立向居くんは雷門中サッカー部のマネージャーの子たちによって手当てをされて、寝かされていた。他の陽花戸中の人たちも同じように手当てしてもらっていて、どうやら私のでる幕はないらしい。とは言うものの私は彼女たちからすれば敵のチームなわけだし、当たり前なのだけれど。その後の雷門イレブンとジェネシスの試合も圧倒的なものだった。結果は最初からわかっていた、だからどうにも思わない。けれど私の胸の中は靄が掛かったままだった。本当にこうすることが正しいことなのか、お父様が望んでいることだとしてもそれは誰かを傷つけてもいい理由になるというのだろうか。自問自答を繰り返すけれど正しい答えがどれかだなんて私には分からない。
ただ無表情でぼんやりと試合を見ながらちらりと時計を確認した。もう時間もない、得点差はかなり開いている、ジェネシスの勝ちであることは間違いないだろう。私はゆっくりと雷門イレブンの方へ近寄った。フィールドを心配そうに見ているマネージャーたちと陽花戸中の生徒、その中で茶色い髪をした女の子が私を振り向き険しい表情を向けた。


「…なに?」
「えっ…と…」


その声に他のマネージャーや陽花戸中の生徒たちも此方へと顔を向ける。どうにも居た堪れなくなった私は目を泳がせた後、そっと口を開いた。
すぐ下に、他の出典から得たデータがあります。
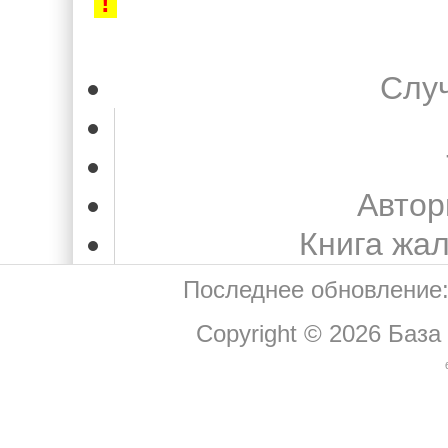
!
Слу
Автор
Книга жа
Последнее обновление:
Copyright © 2026
База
「立向居くんが目を覚ましたら…伝えて欲しいことがあって」
「…自分では言わないの?」
「私はもう、行かなきゃいけないから…」


ちらりとフィールドを見遣って審判がホイッスルを口に咥えるのを確認してから、私は女の子へと視線を戻してにっこり笑いかけた。彼女は少し驚いたように目を瞬かせていて、その大きな瞳に私が映っているのが見える。私にはどうしても彼に伝えておかなければならないことがある。直接伝えられないとしても、せめて言葉だけは彼に届くようにと。


「あのね、」


すうっと息を吸って私が言葉を発すると同時、グラウンドに大きくホイッスルの音が鳴り響いて、試合が終わったことを告げた。